Experts Call for Cervical Cancer Screening to be Extended to Over-65s
Health experts are calling for women of all ages to be screened for cervical cancer, following research which has highlighted just how many older women are diagnosed with the disease. While cervical cancer tends to be associated with younger women, and is most common in women under 35, statistics make it clear that it can affect women of any age.
Not Just a Young Woman’s Disease
In the UK, more than 3,100 cases of cervical cancer are diagnosed each year, and researchers at Keele University found that around a fifth of these diagnoses are in women aged 65 and over. Currently, the cervical cancer screening programme is only offered to women under the age of 65, meaning that the disease is less likely to be detected early in older women and more likely to take their lives. Between 2010 and 2012, there was an average of 449 deaths from cervical cancer in over-65s, compared to only 7 in under-25s.

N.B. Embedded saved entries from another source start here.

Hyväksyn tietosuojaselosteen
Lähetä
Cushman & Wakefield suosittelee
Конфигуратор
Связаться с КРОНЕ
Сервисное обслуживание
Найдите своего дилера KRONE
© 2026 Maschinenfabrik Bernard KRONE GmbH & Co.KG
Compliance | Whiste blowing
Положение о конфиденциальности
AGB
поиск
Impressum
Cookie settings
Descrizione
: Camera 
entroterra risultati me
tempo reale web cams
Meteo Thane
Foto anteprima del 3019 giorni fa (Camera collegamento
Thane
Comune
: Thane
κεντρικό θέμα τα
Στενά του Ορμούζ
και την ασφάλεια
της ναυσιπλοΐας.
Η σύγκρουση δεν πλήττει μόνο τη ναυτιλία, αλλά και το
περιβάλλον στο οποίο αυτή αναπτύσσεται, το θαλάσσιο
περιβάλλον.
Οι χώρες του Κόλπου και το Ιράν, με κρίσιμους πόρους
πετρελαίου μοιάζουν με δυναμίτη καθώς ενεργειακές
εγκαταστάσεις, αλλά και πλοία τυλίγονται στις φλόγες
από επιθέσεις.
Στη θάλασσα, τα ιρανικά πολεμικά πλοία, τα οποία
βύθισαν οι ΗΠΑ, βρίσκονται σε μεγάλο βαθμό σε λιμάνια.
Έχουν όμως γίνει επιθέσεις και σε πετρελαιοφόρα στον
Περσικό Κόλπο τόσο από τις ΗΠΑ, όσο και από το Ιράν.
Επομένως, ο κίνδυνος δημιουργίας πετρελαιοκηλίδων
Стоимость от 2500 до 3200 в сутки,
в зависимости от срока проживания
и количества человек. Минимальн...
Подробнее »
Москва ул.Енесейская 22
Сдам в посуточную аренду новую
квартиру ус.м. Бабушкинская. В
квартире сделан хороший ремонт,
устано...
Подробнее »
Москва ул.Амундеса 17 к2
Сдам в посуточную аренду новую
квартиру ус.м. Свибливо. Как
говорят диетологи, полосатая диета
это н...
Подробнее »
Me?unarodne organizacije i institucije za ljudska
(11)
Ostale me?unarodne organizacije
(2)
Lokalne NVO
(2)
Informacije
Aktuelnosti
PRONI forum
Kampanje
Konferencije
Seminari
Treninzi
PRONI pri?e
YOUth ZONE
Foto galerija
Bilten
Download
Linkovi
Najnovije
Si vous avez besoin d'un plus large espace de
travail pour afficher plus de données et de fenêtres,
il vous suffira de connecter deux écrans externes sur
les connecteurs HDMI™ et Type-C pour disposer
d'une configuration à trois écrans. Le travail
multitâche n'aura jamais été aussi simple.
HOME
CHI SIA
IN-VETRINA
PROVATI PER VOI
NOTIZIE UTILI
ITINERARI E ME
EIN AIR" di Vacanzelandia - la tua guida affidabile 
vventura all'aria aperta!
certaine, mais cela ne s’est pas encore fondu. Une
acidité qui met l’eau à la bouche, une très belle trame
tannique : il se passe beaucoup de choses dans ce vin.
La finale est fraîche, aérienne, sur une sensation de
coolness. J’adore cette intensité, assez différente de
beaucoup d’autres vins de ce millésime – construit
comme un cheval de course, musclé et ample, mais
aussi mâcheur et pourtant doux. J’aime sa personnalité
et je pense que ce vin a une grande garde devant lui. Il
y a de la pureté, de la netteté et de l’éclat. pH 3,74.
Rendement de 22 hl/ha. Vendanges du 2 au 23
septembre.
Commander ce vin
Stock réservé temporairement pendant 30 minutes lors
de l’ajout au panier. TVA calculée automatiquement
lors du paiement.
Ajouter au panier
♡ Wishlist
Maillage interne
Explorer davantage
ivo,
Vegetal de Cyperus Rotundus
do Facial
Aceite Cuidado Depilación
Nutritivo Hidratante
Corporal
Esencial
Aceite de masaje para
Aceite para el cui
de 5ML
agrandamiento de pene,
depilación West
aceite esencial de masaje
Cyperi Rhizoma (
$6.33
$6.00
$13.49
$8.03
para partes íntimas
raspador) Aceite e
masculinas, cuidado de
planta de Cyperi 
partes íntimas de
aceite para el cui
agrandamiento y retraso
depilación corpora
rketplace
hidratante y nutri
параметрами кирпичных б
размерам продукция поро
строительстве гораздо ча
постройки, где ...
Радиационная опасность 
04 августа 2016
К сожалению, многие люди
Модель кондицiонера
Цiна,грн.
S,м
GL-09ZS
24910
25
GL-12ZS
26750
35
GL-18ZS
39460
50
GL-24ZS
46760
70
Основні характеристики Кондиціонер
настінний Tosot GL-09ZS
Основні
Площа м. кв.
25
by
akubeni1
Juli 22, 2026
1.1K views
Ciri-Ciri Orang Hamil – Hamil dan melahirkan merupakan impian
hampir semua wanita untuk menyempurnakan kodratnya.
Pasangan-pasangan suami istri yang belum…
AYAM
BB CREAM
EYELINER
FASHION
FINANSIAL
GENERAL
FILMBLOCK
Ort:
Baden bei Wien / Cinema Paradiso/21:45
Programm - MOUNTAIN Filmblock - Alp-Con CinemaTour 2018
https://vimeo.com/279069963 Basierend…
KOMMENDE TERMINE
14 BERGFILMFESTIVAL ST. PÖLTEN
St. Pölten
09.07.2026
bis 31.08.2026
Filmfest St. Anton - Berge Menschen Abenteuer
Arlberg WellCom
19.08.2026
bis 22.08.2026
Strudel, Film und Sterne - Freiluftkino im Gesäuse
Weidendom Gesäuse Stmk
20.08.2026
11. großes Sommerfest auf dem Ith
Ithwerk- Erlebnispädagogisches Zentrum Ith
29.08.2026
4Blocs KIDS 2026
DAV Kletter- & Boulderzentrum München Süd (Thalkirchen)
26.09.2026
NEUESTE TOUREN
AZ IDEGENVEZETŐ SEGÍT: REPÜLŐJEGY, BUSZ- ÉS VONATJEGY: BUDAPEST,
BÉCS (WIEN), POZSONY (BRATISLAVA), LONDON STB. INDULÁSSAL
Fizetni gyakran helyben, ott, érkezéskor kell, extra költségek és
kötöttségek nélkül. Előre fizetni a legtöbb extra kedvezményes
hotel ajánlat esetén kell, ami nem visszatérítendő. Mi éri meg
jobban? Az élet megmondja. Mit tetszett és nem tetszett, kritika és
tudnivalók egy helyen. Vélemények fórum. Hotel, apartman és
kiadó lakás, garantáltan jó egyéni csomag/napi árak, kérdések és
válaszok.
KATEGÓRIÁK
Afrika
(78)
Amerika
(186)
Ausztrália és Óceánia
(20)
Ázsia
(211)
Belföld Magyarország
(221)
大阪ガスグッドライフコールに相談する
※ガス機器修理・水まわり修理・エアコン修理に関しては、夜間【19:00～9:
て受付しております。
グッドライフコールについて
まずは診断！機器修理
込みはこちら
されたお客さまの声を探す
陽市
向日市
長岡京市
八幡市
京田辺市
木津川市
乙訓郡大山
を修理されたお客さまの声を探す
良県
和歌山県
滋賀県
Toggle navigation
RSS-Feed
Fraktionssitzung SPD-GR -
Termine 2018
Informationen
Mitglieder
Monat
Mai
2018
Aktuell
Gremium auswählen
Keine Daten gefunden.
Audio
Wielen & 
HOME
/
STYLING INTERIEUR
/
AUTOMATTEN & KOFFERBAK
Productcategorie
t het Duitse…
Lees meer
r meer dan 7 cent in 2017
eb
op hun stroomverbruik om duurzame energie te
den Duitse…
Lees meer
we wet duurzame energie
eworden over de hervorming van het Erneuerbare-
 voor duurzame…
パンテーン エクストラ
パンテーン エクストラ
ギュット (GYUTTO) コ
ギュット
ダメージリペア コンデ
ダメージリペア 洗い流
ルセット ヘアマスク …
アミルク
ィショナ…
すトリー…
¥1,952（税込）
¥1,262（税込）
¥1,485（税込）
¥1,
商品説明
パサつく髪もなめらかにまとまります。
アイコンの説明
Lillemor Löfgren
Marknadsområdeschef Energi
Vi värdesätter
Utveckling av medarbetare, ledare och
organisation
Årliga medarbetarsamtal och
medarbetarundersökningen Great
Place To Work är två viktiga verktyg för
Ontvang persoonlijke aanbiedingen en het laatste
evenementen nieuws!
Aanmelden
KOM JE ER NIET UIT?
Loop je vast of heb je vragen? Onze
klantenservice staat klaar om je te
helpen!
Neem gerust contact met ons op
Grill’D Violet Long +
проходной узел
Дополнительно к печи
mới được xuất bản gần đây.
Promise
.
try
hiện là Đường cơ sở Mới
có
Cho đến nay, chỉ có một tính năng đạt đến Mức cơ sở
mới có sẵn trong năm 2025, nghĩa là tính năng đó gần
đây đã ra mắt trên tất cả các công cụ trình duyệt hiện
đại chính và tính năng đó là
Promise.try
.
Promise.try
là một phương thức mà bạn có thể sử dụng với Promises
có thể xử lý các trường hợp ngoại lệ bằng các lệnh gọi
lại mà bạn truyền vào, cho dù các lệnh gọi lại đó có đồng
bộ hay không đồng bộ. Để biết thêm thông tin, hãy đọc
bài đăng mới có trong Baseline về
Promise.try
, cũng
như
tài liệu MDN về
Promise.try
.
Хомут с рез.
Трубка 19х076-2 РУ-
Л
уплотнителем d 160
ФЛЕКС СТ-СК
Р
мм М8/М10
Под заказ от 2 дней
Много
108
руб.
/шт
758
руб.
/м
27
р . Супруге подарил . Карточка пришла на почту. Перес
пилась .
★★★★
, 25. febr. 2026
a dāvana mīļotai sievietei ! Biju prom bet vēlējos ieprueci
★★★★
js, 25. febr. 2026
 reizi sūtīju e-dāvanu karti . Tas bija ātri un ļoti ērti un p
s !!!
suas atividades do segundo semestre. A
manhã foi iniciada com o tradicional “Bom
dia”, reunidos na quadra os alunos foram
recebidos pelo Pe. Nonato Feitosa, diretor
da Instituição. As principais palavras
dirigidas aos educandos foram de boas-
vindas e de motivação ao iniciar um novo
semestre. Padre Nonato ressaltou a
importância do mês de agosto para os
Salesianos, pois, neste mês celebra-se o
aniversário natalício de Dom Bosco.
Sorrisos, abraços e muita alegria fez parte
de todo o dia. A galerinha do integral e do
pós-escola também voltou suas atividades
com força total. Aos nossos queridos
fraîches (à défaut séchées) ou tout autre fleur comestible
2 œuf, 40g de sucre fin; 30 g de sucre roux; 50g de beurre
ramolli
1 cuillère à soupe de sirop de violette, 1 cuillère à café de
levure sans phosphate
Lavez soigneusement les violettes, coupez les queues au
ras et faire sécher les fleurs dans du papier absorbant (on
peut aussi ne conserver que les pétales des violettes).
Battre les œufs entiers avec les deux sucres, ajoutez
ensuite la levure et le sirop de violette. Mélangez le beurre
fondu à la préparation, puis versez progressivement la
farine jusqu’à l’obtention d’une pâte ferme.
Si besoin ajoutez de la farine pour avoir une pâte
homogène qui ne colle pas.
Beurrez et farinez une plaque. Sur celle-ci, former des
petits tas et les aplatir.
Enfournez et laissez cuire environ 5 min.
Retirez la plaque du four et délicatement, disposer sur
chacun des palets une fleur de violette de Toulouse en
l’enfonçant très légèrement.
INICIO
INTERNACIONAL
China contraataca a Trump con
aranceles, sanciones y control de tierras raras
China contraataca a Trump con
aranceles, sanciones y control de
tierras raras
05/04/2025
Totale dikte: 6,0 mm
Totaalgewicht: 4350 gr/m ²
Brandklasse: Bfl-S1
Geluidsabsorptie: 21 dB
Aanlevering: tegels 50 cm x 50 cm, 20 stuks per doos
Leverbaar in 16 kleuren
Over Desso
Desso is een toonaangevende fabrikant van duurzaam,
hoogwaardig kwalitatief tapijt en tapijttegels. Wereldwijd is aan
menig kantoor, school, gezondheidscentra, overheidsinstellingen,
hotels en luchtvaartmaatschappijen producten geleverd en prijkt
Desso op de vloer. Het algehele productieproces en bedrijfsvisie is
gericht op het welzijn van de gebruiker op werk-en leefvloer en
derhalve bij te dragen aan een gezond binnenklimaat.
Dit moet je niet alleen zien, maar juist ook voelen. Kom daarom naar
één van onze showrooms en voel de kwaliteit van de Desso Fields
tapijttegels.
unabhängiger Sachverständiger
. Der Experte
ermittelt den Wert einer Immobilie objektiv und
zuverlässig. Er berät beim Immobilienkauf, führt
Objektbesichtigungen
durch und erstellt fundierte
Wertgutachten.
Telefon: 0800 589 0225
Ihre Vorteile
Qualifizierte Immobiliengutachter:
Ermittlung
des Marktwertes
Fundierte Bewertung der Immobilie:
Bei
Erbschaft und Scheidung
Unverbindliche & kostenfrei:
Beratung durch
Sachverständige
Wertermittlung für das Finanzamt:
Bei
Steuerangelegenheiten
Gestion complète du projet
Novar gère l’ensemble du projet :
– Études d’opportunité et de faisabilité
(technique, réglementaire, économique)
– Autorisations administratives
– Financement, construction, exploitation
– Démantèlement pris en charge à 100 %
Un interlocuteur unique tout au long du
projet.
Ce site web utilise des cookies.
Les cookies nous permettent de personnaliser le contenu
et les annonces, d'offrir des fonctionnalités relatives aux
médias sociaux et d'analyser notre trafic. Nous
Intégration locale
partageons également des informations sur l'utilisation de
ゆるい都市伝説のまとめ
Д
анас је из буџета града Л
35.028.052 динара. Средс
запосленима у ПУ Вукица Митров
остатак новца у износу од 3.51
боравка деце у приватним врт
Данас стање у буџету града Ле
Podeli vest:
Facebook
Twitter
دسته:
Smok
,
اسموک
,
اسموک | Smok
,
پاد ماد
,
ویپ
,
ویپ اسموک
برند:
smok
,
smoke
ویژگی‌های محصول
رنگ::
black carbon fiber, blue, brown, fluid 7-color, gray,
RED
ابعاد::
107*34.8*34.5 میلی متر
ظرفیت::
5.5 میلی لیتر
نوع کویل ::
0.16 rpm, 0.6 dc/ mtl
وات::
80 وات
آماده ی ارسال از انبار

“This review suggests that older women not getting themselves screened to prevent cervical cancer has become a significant contributor to the number contracting the disease,” says Dr Sue Sherman, senior lecturer in psychology at Keele University. “20% of new diagnoses and nearly 50% of cervical cancer deaths occur in women over the age of 64. We need to change the perception of cervical cancer, so it is thought of just like breast and bowel cancer – that it can affect women well into old age. Regular screenings have the potential to catch the disease early and reduce the victims of cervical cancer dramatically.”
NHS Screening is Optional for Over-65s
The NHS says that while regular tests for cervical cancer are only given to those under the age of 65, older women who have been screened in the past are at a significantly reduced risk, and have the option of requesting such tests at any time.
“The natural history of cervical cancer means that it is unlikely that women of 65 and over who have been regularly screened and discharged from the programme will go on to develop the disease,” says Professor Julietta Patnick, director of the NHS cancer screening programmes. “If a woman, aged over 65, has any concerns about her cervical health, we suggest that she contacts her GP at the earliest opportunity.”
Older Women Unaware of their Risk
However, some argue that many older women simply do not realise that they could be at risk of developing cervical cancer, and are unlikely to consider the disease enough of a risk to request screening.
Robert Music, chief executive of Jo’s Cervical Cancer Trust, says: “This research from Keele University backs up our own investigations that there is an urgent need to not only increase survival rates for women in this age group but decrease the numbers diagnosed altogether. It’s absolutely vital that women of all ages are educated around the cause of cervical cancer and their risk of HPV. Responses from women questioned in our research were worrying, with some citing they had been ‘celibate’ for several years and therefore did not consider themselves to be at risk.”
It is estimated that cervical screening saves 4,500 lives in England alone each year, but more could be saved if the screening continued for older women.